Which is better, alternate picking or economy picking? The choice is easy if you understand how to pick the right tool for the job.

Chops: Intermediate
Theory: Beginner
Lesson Overview:
• Understand when to use economy picking and when to use alternate picking.
• Learn how to switch between different alternate-picking patterns.
• Combine percussive “unwanted” notes with economy picking to create ghost note patterns.

Click here to download the audio files from this lesson.

Which is better, a fork or a spoon? A pair of scissors or a roll of duct tape? A snow shovel or a hair dryer? My answer, which I hope you’ve already guessed, is “It depends on what you’re trying to do.”

All too often, I’m asked, “Which is better, alternate picking or economy picking?” My answer is the same as the snow shovel versus the hair dryer: It depends on what you’re trying to do.

At first glance, these picking styles appear to be attacking the same problem— how to get your pick from one string to the next. But in the context of a complete phrase and its particular fingering patterns, one technique does often work better than the other. But that’s just for that phrase. Another one might come along and require something completely different.

Lately, I’ve been working on improvising over a I–IV progression. You can find this kind of groove and chord progression in songs like “Feelin’ Alright” by Joe Cocker or “You Can’t Always Get What You Want” by The Rolling Stones.

Let’s start with Fig. 1, which is a rhythm guitar pattern that gives us the basic sound of the I–IV progression.

I found a three-note solo pattern that I like to loop over each chord. I tried both alternate and economy picking for this pattern, and I picked the snow shovel—I mean alternate picking. But even armed with this technique, I am faced with a challenge. Because it’s a three-note phrase (picked down-up-down), the next “loop” of the phrase requires the whole pattern to reverse (up-down-up). This entire time, the left hand remains the same. So I have to get used to reversing the picking pattern every three notes, in relation to the consistent left hand.

This is almost as confusing to play as it sounds, unless you listen to it and practice it a lot. Then it becomes simple and rewarding. Let’s check out the notes in Fig. 2.

Fig. 3 is a version of the phrase with a little bit of string skipping added for some wider intervals on top. The picking remains the same. The next example, shown in Fig. 4, still fits over our I–IV progression, but uses wider intervals to make it happen. Again, I’m using alternate picking.

■ Dataset records
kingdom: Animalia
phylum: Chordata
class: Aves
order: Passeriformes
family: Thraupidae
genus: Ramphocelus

■ Complete the following
**a)** Translate this sentence from the guitar picking lesson into Spanish: "This entire time, the left hand remains the same."
**b)** Return the part of the guitar picking lesson starting at "Lately, I’ve been" and ending at "consistent left hand.", copied word for word.

■ Worked answers
**a)** Durante todo este tiempo, la mano izquierda permanece igual.

**b)**
Lately, I’ve been working on improvising over a I–IV progression. You can find this kind of groove and chord progression in songs like “Feelin’ Alright” by Joe Cocker or “You Can’t Always Get What You Want” by The Rolling Stones.

Let’s start with Fig. 1, which is a rhythm guitar pattern that gives us the basic sound of the I–IV progression.

I found a three-note solo pattern that I like to loop over each chord. I tried both alternate and economy picking for this pattern, and I picked the snow shovel—I mean alternate picking. But even armed with this technique, I am faced with a challenge. Because it’s a three-note phrase (picked down-up-down), the next “loop” of the phrase requires the whole pattern to reverse (up-down-up). This entire time, the left hand remains the same. So I have to get used to reversing the picking pattern every three notes, in relation to the consistent left hand.